UFRaw eignet sich in erster Linie zum Umwandeln einzelner Dateien. Eine Bildveraltung, wie sie die beiden anderen Kandidaten enthalten, fehlt komplett. Zum Öffnen rechtslicken Sie auf das gewünschte Bild im Dateibrowser des Systems, wählen aus dem Kontextmenü Öffnen mit... aus, und tippen darin ufraw. Da das Programm zumindest unter OpenSuse bei der Installation keinen Eintrag im Startmenü anlegt, starten Sie das Programm selbst mit der Eingabe von ufraw im Schnellstartfenster ([Alt]+[F2]). Allerdings erscheint dadurch lediglich ein Dateibrowser (Abbildung 4), in dem Sie das gewünschte Bild anwählen. Zwar ist es möglich, mehrere Bilder auszuwählen, jedoch öffnet UFRaw die folgenden erst nach dem Schließen des vorhergehenden. Sowohl als Gimp-Plug-in als auch als Stand-alone-Version fehlt UFRaw eine Bildvorschau, was die Auswahl erheblich erschwert. Anders als die anderen Testteilnehmer öffnet UFRaw ausschließlich RAW-Dateien. Werkzeuge zum Bearbeiten oder Ergänzen der IPTC-Einträge fehlen dem Programm ebenso wie eine Such- oder Filterfunktion.

UFRaw: Bearbeitung

Etwas umständlich ordnet UFRaw die Einstellungen für den Helligkeits- und Kontrastabgleich an. Während der stets präsente Schieberegler für die Helligkeit leicht zu finden ist, verbirgt sich die Kontraststeuerung zusammen mit dem Regler zum Einstellen der Farbsättigung im Reiter Correct luminosity, saturation (Abbildung 5). Den Weißabgleich erreichen Sie in der Rubrik White Balance. Sie bietet neben automatischen Korrekturen auch manuelle Einstellmöglichkeiten. Wie bei den anderen Prüflingen fahren Sie dafür mit dem Pinzettenwerkzeug auf einen neutralen Bereich im Bild und bestätigen die Auswahl mit einem Mausklick. Allerdings übernimmt die Software die Änderung erst nach einem nochmaligen Klick auf das Pinzettenwerkzeug.

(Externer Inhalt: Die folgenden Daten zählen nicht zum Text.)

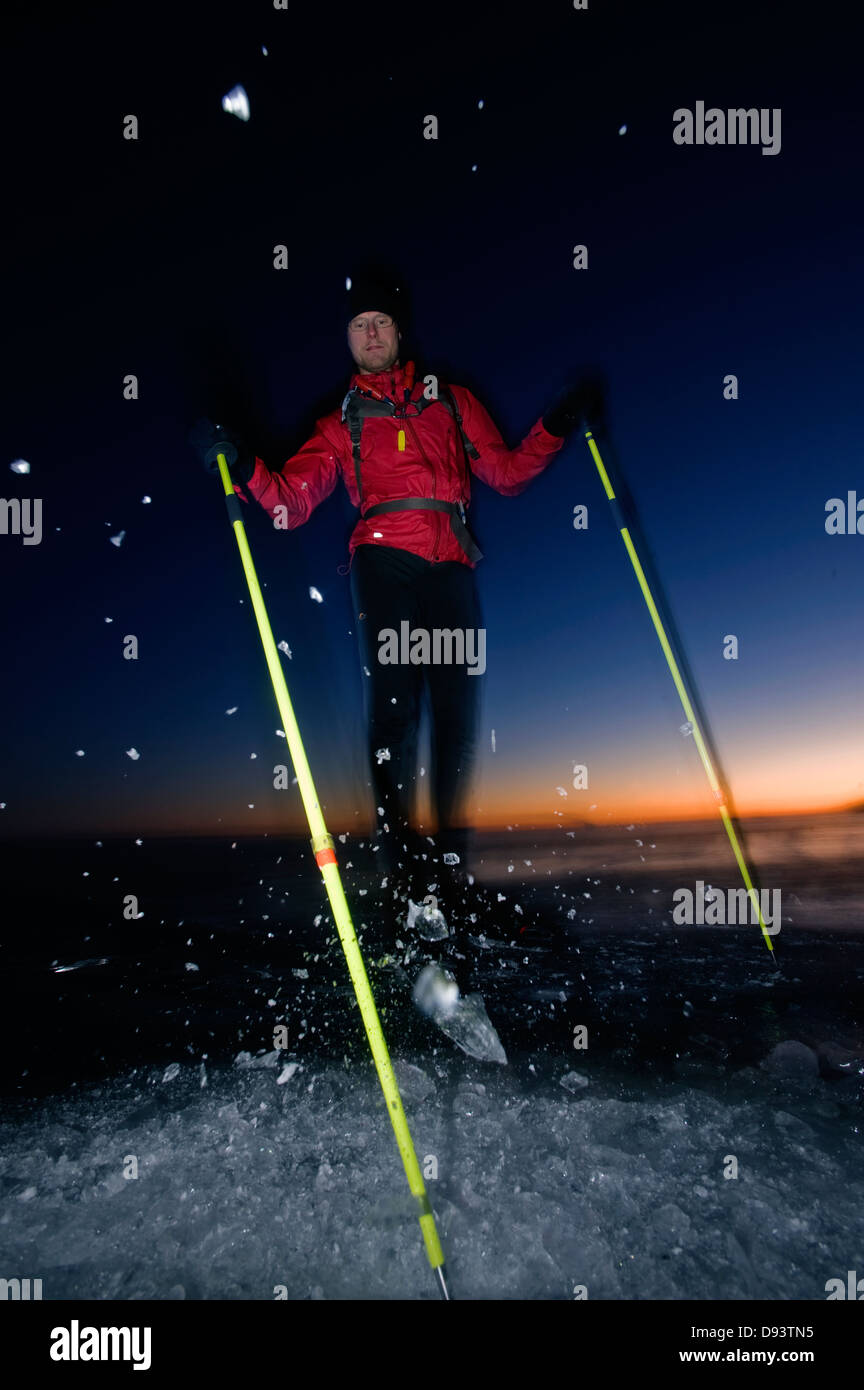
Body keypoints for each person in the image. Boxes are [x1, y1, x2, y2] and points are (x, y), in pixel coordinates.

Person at [193, 272, 603, 938]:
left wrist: (559, 419)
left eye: (382, 321)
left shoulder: (451, 402)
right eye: (360, 324)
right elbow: (289, 504)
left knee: (455, 722)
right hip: (383, 560)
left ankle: (446, 880)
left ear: (400, 330)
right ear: (347, 337)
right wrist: (236, 462)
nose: (372, 333)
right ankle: (408, 883)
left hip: (452, 565)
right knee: (395, 709)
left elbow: (507, 473)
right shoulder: (341, 421)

Zwar enthält die Software ein recht brauchbares Werkzeug zum Auswählen von Bildbereichen, eine Funktion, die ein schiefes Bild geraderücket, fehlt jedoch. Dafür bietet UFRaw eine Rauschunterdrückungsfunktion, die zwar nur das Einstellen der Intensität zulässt, aber durchaus brauchbare Ergebnisse liefert. Funktionen zum nachträglichen Schärfen der Bilder fehlen aber genauso wie Werkzeuge zum Korrigieren von Abbildungsfehlern. Dafür enthält die Applikation diverse Funktionen, um Farbbilder in Schwarz-weiß-Aufnahmen umzuwandeln.

Mehr an die Profiliga unter den Anwendern richtet sich die Möglichkeit, unterschiedliche Farbprofile für verschiedene Aufgaben, etwa Input oder Display, anzugeben. An Ausgabenformaten unterstützt die Software JPEG, PNG, TIFF sowie das etwas angestaubte PPM.